- [AIM OF THE TASK]: Leaving the pictures aside, repeat every line below exactly.
:: SOURCE DATA
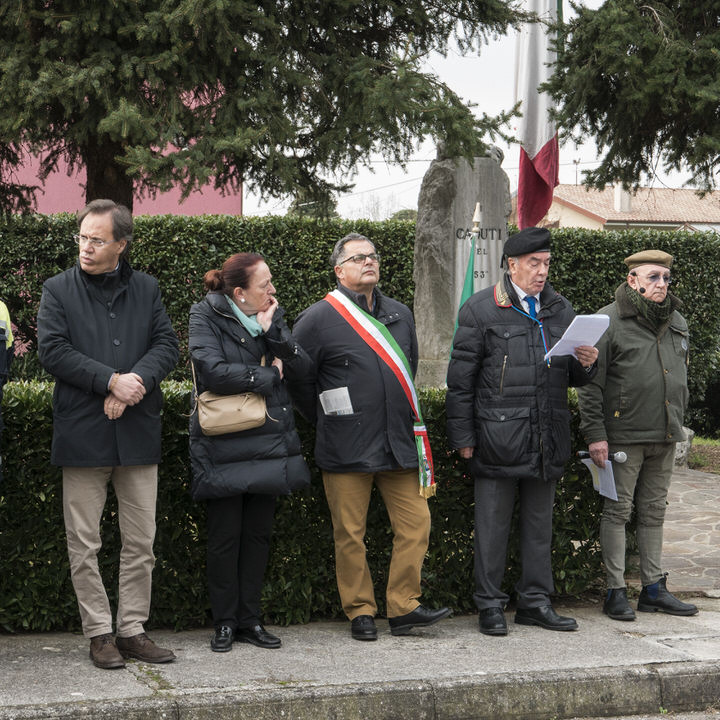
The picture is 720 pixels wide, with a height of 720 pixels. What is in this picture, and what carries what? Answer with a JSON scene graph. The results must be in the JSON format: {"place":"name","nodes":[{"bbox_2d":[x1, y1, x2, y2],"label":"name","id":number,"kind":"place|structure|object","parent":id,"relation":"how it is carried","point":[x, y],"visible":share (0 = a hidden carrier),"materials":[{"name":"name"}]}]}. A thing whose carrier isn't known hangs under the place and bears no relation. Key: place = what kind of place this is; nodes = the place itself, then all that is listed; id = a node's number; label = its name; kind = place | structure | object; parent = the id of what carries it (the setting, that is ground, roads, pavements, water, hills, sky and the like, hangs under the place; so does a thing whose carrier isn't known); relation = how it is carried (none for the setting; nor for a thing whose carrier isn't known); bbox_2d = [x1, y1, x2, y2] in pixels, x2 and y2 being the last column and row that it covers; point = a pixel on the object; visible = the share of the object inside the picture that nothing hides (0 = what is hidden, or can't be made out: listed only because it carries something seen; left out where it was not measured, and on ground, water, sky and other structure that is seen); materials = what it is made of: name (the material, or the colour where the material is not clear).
{"place":"outdoors","nodes":[
{"label":"outdoors","id":0,"kind":"place"},
{"bbox_2d":[0,85,241,220],"label":"pink building","id":1,"kind":"structure","parent":0,"point":[150,203],"materials":[{"name":"pink paint"}]},
{"bbox_2d":[0,592,719,719],"label":"pavement","id":2,"kind":"structure","parent":0,"point":[458,661],"materials":[{"name":"grey concrete"}]},
{"bbox_2d":[34,199,181,668],"label":"man","id":3,"kind":"object","parent":2,"relation":"on","point":[117,393],"visible":0.98},
{"bbox_2d":[186,249,314,652],"label":"woman","id":4,"kind":"object","parent":2,"relation":"on","point":[218,332],"visible":0.9},
{"bbox_2d":[195,354,267,436],"label":"handbag","id":5,"kind":"object","parent":4,"relation":"hanging from","point":[237,422],"visible":0.78,"materials":[{"name":"beige leather"}]},
{"bbox_2d":[287,232,452,640],"label":"man","id":6,"kind":"object","parent":2,"relation":"on","point":[350,246],"visible":0.96},
{"bbox_2d":[319,386,353,415],"label":"paper","id":7,"kind":"object","parent":6,"relation":"in","point":[335,410],"visible":0.75,"materials":[{"name":"white paper"}]},
{"bbox_2d":[445,225,601,636],"label":"man","id":8,"kind":"object","parent":2,"relation":"on","point":[470,380],"visible":0.99},
{"bbox_2d":[544,313,608,360],"label":"paper","id":9,"kind":"object","parent":8,"relation":"in","point":[600,316],"visible":0.77,"materials":[{"name":"white paper"}]},
{"bbox_2d":[578,247,698,621],"label":"man","id":10,"kind":"object","parent":2,"relation":"on","point":[650,363],"visible":0.98},
{"bbox_2d":[579,456,617,500],"label":"paper","id":11,"kind":"object","parent":10,"relation":"in","point":[587,464],"visible":0.56,"materials":[{"name":"white paper"}]},
{"bbox_2d":[578,449,627,463],"label":"microphone","id":12,"kind":"object","parent":10,"relation":"in","point":[621,454],"visible":0.82,"materials":[{"name":"black"}]},
{"bbox_2d":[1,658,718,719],"label":"curb","id":13,"kind":"structure","parent":0,"point":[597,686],"materials":[{"name":"grey stone"}]},
{"bbox_2d":[240,0,715,221],"label":"sky","id":14,"kind":"structure","parent":0,"point":[492,70],"materials":[{"name":"white"}]},
{"bbox_2d":[532,182,719,234],"label":"house","id":15,"kind":"structure","parent":0,"point":[583,218],"materials":[{"name":"brown tile"}]},
{"bbox_2d":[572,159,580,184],"label":"antenna","id":16,"kind":"object","parent":15,"relation":"on","point":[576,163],"visible":0.44,"materials":[{"name":"black metal"}]},
{"bbox_2d":[613,182,630,211],"label":"chimney","id":17,"kind":"object","parent":15,"relation":"on","point":[618,190],"visible":0.54,"materials":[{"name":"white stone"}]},
{"bbox_2d":[549,711,719,719],"label":"road","id":18,"kind":"structure","parent":0,"point":[702,719],"materials":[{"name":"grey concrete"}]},
{"bbox_2d":[660,465,719,597],"label":"stone path","id":19,"kind":"structure","parent":0,"point":[693,490],"materials":[{"name":"grey stone"}]},
{"bbox_2d":[687,435,719,473],"label":"lawn","id":20,"kind":"structure","parent":0,"point":[695,441],"materials":[{"name":"green plant"}]},
{"label":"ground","id":21,"kind":"structure","parent":0},
{"bbox_2d":[0,299,14,470],"label":"person","id":22,"kind":"object","parent":21,"relation":"on","point":[0,305],"visible":0.93},
{"bbox_2d":[0,0,535,218],"label":"conifer tree","id":23,"kind":"object","parent":21,"relation":"on","point":[300,9],"visible":0.92,"materials":[{"name":"green plant"}]},
{"bbox_2d":[0,377,605,632],"label":"hedge","id":24,"kind":"object","parent":21,"relation":"on","point":[62,541],"visible":0.46,"materials":[{"name":"green plant"}]},
{"bbox_2d":[0,210,719,437],"label":"hedge","id":25,"kind":"object","parent":21,"relation":"on","point":[695,333],"visible":0.34,"materials":[{"name":"green plant"}]},
{"bbox_2d":[413,146,509,390],"label":"stone monument","id":26,"kind":"object","parent":21,"relation":"on","point":[468,210],"visible":0.59,"materials":[{"name":"grey stone"}]},
{"bbox_2d":[449,203,482,359],"label":"flag","id":27,"kind":"object","parent":21,"relation":"on","point":[470,290],"visible":0.29,"materials":[{"name":"green fabric"}]},
{"bbox_2d":[513,0,562,228],"label":"flag","id":28,"kind":"object","parent":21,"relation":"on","point":[542,136],"visible":0.81,"materials":[{"name":"white fabric"}]},
{"bbox_2d":[544,0,719,199],"label":"conifer tree","id":29,"kind":"object","parent":21,"relation":"on","point":[714,110],"visible":0.97,"materials":[{"name":"green plant"}]},
{"bbox_2d":[673,427,694,467],"label":"rock","id":30,"kind":"object","parent":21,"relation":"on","point":[679,454],"visible":0.35,"materials":[{"name":"grey stone"}]}
]}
::::
- [ANSWER FOR THIS EXERCISE]:
The picture is 720 pixels wide, with a height of 720 pixels. What is in this picture, and what carries what? Answer with a JSON scene graph. The results must be in the JSON format: {"place":"name","nodes":[{"bbox_2d":[x1, y1, x2, y2],"label":"name","id":number,"kind":"place|structure|object","parent":id,"relation":"how it is carried","point":[x, y],"visible":share (0 = a hidden carrier),"materials":[{"name":"name"}]}]}. A thing whose carrier isn't known hangs under the place and bears no relation. Key: place = what kind of place this is; nodes = the place itself, then all that is listed; id = a node's number; label = its name; kind = place | structure | object; parent = the id of what carries it (the setting, that is ground, roads, pavements, water, hills, sky and the like, hangs under the place; so does a thing whose carrier isn't known); relation = how it is carried (none for the setting; nor for a thing whose carrier isn't known); bbox_2d = [x1, y1, x2, y2] in pixels, x2 and y2 being the last column and row that it covers; point = a pixel on the object; visible = the share of the object inside the picture that nothing hides (0 = what is hidden, or can't be made out: listed only because it carries something seen; left out where it was not measured, and on ground, water, sky and other structure that is seen); materials = what it is made of: name (the material, or the colour where the material is not clear).
{"place":"outdoors","nodes":[
{"label":"outdoors","id":0,"kind":"place"},
{"bbox_2d":[0,85,241,220],"label":"pink building","id":1,"kind":"structure","parent":0,"point":[150,203],"materials":[{"name":"pink paint"}]},
{"bbox_2d":[0,592,719,719],"label":"pavement","id":2,"kind":"structure","parent":0,"point":[458,661],"materials":[{"name":"grey concrete"}]},
{"bbox_2d":[34,199,181,668],"label":"man","id":3,"kind":"object","parent":2,"relation":"on","point":[117,393],"visible":0.98},
{"bbox_2d":[186,249,314,652],"label":"woman","id":4,"kind":"object","parent":2,"relation":"on","point":[218,332],"visible":0.9},
{"bbox_2d":[195,354,267,436],"label":"handbag","id":5,"kind":"object","parent":4,"relation":"hanging from","point":[237,422],"visible":0.78,"materials":[{"name":"beige leather"}]},
{"bbox_2d":[287,232,452,640],"label":"man","id":6,"kind":"object","parent":2,"relation":"on","point":[350,246],"visible":0.96},
{"bbox_2d":[319,386,353,415],"label":"paper","id":7,"kind":"object","parent":6,"relation":"in","point":[335,410],"visible":0.75,"materials":[{"name":"white paper"}]},
{"bbox_2d":[445,225,601,636],"label":"man","id":8,"kind":"object","parent":2,"relation":"on","point":[470,380],"visible":0.99},
{"bbox_2d":[544,313,608,360],"label":"paper","id":9,"kind":"object","parent":8,"relation":"in","point":[600,316],"visible":0.77,"materials":[{"name":"white paper"}]},
{"bbox_2d":[578,247,698,621],"label":"man","id":10,"kind":"object","parent":2,"relation":"on","point":[650,363],"visible":0.98},
{"bbox_2d":[579,456,617,500],"label":"paper","id":11,"kind":"object","parent":10,"relation":"in","point":[587,464],"visible":0.56,"materials":[{"name":"white paper"}]},
{"bbox_2d":[578,449,627,463],"label":"microphone","id":12,"kind":"object","parent":10,"relation":"in","point":[621,454],"visible":0.82,"materials":[{"name":"black"}]},
{"bbox_2d":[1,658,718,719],"label":"curb","id":13,"kind":"structure","parent":0,"point":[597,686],"materials":[{"name":"grey stone"}]},
{"bbox_2d":[240,0,715,221],"label":"sky","id":14,"kind":"structure","parent":0,"point":[492,70],"materials":[{"name":"white"}]},
{"bbox_2d":[532,182,719,234],"label":"house","id":15,"kind":"structure","parent":0,"point":[583,218],"materials":[{"name":"brown tile"}]},
{"bbox_2d":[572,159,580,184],"label":"antenna","id":16,"kind":"object","parent":15,"relation":"on","point":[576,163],"visible":0.44,"materials":[{"name":"black metal"}]},
{"bbox_2d":[613,182,630,211],"label":"chimney","id":17,"kind":"object","parent":15,"relation":"on","point":[618,190],"visible":0.54,"materials":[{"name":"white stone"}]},
{"bbox_2d":[549,711,719,719],"label":"road","id":18,"kind":"structure","parent":0,"point":[702,719],"materials":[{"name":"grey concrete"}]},
{"bbox_2d":[660,465,719,597],"label":"stone path","id":19,"kind":"structure","parent":0,"point":[693,490],"materials":[{"name":"grey stone"}]},
{"bbox_2d":[687,435,719,473],"label":"lawn","id":20,"kind":"structure","parent":0,"point":[695,441],"materials":[{"name":"green plant"}]},
{"label":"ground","id":21,"kind":"structure","parent":0},
{"bbox_2d":[0,299,14,470],"label":"person","id":22,"kind":"object","parent":21,"relation":"on","point":[0,305],"visible":0.93},
{"bbox_2d":[0,0,535,218],"label":"conifer tree","id":23,"kind":"object","parent":21,"relation":"on","point":[300,9],"visible":0.92,"materials":[{"name":"green plant"}]},
{"bbox_2d":[0,377,605,632],"label":"hedge","id":24,"kind":"object","parent":21,"relation":"on","point":[62,541],"visible":0.46,"materials":[{"name":"green plant"}]},
{"bbox_2d":[0,210,719,437],"label":"hedge","id":25,"kind":"object","parent":21,"relation":"on","point":[695,333],"visible":0.34,"materials":[{"name":"green plant"}]},
{"bbox_2d":[413,146,509,390],"label":"stone monument","id":26,"kind":"object","parent":21,"relation":"on","point":[468,210],"visible":0.59,"materials":[{"name":"grey stone"}]},
{"bbox_2d":[449,203,482,359],"label":"flag","id":27,"kind":"object","parent":21,"relation":"on","point":[470,290],"visible":0.29,"materials":[{"name":"green fabric"}]},
{"bbox_2d":[513,0,562,228],"label":"flag","id":28,"kind":"object","parent":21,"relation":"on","point":[542,136],"visible":0.81,"materials":[{"name":"white fabric"}]},
{"bbox_2d":[544,0,719,199],"label":"conifer tree","id":29,"kind":"object","parent":21,"relation":"on","point":[714,110],"visible":0.97,"materials":[{"name":"green plant"}]},
{"bbox_2d":[673,427,694,467],"label":"rock","id":30,"kind":"object","parent":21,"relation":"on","point":[679,454],"visible":0.35,"materials":[{"name":"grey stone"}]}
]}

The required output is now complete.